Treasury officials emphasized the positive, noting that more than 900,000 homeowners have entered temporary trial plans under the Home Affordable Modification Program (HAMP) and that Treasury's efforts have "yielded measurable success," said Phyllis Caldwell, chief of Treasury's Homeownership Preservation Office.

But only 12-16 percent of eligible homeowners have transitioned into a permanent modification. "The conversion rate is terrible. It starts to look as if the servicers are deliberately sabotaging HAMP, despite the billions they could be earning if they did this right," Alan M. White, a professor at Valparaiso University School of Law and an expert on housing issues, wrote in an e-mail. The program pays mortgage companies and investors for successfully modifying home mortgages and reducing monthly payments.

Less than 10 percent of those with permanent modifications have received a reduction in mortgage principal.

Independent housing analysts and mortgage experts have called for the program to more aggressively write down mortgage principal, arguing that it remains the best way to reduce foreclosures while getting investors in mortgage-backed securities the most money possible on their investment. Mortgage servicers have largely balked, and the administration hasn't pushed for it.

Meanwhile, estimates are that between one-quarter and one-third of all homeowners with a mortgage owe more on the mortgage than the house is worth. Academic and Federal Reserve research shows that principal cuts result in more sustainable modifications; so does federal data maintained by the Office of the Comptroller of the Currency.

HAMP is the main thrust of the administration's $75 billion effort to keep homeowners out of foreclosure. Distressed borrowers enroll in trial plans, and after paying the new mortgage payment for three months are eligible for permanent relief. Borrowers need to provide documentation proving income and hardship, which has caused hiccups because homeowners aren't fully completing the required documentation, servicers and the administration argue. Homeowners and housing advocates pin the blame on the servicers.

Among the other numbers released Friday: The 66,465 homeowners who have transitioned from trial plans into permanent modifications have received a median reduction of about $516 in their monthly payments. About 75% of borrowers in trial plans are current on their payments, said Assistant Treasury Secretary Michael S. Barr.

The 854,000 homeowners in trial and permanent modification plans have collectively saved more than $1.5 billion thus far on their mortgage payments. But that actually only works out to an average savings of about $1,800 per borrower. And by comparison, as of last week more than $373 billion in taxpayer money has gone to banks, AIG, and the domestic auto industry via TARP, according to Treasury data.

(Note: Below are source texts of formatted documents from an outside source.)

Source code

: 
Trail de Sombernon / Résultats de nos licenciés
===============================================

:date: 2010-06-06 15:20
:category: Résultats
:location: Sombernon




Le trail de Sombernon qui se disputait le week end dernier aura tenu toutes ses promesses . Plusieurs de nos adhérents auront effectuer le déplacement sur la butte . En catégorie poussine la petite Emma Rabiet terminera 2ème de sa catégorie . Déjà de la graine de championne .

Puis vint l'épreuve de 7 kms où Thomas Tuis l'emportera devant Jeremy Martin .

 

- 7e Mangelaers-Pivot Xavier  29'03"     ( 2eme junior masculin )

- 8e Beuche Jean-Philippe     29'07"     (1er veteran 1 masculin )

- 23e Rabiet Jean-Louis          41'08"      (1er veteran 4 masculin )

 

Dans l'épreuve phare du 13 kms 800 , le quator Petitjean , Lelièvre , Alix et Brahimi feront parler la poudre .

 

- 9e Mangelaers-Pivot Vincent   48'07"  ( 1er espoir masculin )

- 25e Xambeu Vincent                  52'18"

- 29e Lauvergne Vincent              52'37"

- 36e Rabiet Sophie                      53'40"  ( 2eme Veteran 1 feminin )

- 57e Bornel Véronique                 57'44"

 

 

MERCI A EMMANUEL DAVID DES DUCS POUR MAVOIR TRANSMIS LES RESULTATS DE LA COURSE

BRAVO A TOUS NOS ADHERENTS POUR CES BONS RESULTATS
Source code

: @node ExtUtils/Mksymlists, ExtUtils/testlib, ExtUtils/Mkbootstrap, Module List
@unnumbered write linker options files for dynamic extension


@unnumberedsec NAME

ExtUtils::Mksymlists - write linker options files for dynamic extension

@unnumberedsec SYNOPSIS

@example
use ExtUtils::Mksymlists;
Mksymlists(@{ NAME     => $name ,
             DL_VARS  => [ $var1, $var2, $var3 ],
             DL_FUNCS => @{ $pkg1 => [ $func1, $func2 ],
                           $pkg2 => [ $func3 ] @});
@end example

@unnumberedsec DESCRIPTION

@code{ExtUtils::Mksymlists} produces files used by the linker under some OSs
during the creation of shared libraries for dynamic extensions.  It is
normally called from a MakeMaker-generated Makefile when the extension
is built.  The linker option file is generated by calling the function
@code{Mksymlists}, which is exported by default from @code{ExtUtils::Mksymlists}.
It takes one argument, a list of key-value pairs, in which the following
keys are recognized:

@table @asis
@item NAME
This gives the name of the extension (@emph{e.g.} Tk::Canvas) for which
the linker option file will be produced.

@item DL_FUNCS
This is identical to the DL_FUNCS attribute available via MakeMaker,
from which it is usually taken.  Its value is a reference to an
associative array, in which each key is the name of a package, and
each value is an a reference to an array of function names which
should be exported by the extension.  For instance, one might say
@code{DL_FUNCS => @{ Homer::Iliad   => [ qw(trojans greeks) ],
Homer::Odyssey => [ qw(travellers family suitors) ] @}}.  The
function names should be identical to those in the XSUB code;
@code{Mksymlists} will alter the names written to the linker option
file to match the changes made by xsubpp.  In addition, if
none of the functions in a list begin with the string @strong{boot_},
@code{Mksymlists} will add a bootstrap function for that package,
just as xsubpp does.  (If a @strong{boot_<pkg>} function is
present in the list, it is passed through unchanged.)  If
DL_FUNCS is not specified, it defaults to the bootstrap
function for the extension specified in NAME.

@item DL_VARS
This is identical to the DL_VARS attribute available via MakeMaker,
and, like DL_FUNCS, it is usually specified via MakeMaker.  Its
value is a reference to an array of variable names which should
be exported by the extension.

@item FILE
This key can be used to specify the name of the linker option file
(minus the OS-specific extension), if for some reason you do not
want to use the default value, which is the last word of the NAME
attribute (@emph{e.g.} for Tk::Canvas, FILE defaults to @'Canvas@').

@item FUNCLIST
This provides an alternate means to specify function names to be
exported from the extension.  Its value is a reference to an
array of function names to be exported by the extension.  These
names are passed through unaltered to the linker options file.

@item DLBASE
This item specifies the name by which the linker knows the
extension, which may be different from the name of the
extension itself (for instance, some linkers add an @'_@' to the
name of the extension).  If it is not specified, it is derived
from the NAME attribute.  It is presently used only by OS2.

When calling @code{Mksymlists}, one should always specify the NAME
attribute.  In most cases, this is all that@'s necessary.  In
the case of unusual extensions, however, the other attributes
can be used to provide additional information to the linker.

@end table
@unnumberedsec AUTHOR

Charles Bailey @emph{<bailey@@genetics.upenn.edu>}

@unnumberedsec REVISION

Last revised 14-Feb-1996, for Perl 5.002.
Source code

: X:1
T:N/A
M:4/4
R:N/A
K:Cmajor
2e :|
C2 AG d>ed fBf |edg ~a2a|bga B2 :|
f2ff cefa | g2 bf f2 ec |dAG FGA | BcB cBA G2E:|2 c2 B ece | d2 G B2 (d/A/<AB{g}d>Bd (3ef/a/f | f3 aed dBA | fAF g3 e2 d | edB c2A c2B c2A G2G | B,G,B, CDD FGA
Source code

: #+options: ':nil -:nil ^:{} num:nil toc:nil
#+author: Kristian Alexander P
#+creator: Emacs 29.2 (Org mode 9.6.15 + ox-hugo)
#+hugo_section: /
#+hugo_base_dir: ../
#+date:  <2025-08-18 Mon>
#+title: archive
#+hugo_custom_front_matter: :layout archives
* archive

In announcing the program last March the administration said it could help as many as four million troubled homeowners.

In addition, with unemployment at 10 percent, the government watchdog created to keep tabs on the bailout has questioned HAMP's effectiveness at dealing with jobless homeowners. To be eligible for the program borrowers need minimum levels of income. Without income, they're not eligible.

Wall Street analysts already are writing off the administration's effort to stem what is predicted to be a rising tide of foreclosures. About three million foreclosures are expected this year following last year's 2.8 million. Analysts expect the government to adopt new programs altogether, especially with Congressional elections less than 10 months away.

"HAMP is running into issues of too few permanent modifications, and re-default performance is expected to be poor," Barclays Capital said in a December research note to clients. "At the same time, the number of homes in foreclosure and deep delinquency continues to balloon.

"This leads us to believe that what we have seen is only the first wave of government programs to tackle foreclosures. The next year or two will likely see many changes and additions to these programs as the government tries to keep foreclosures under tight control in the face of adverse performance and elevated unemployment, especially as elections approach."

Meanwhile, Treasury officials said Friday the plan was "on target to reach the goals laid out by President Obama last February."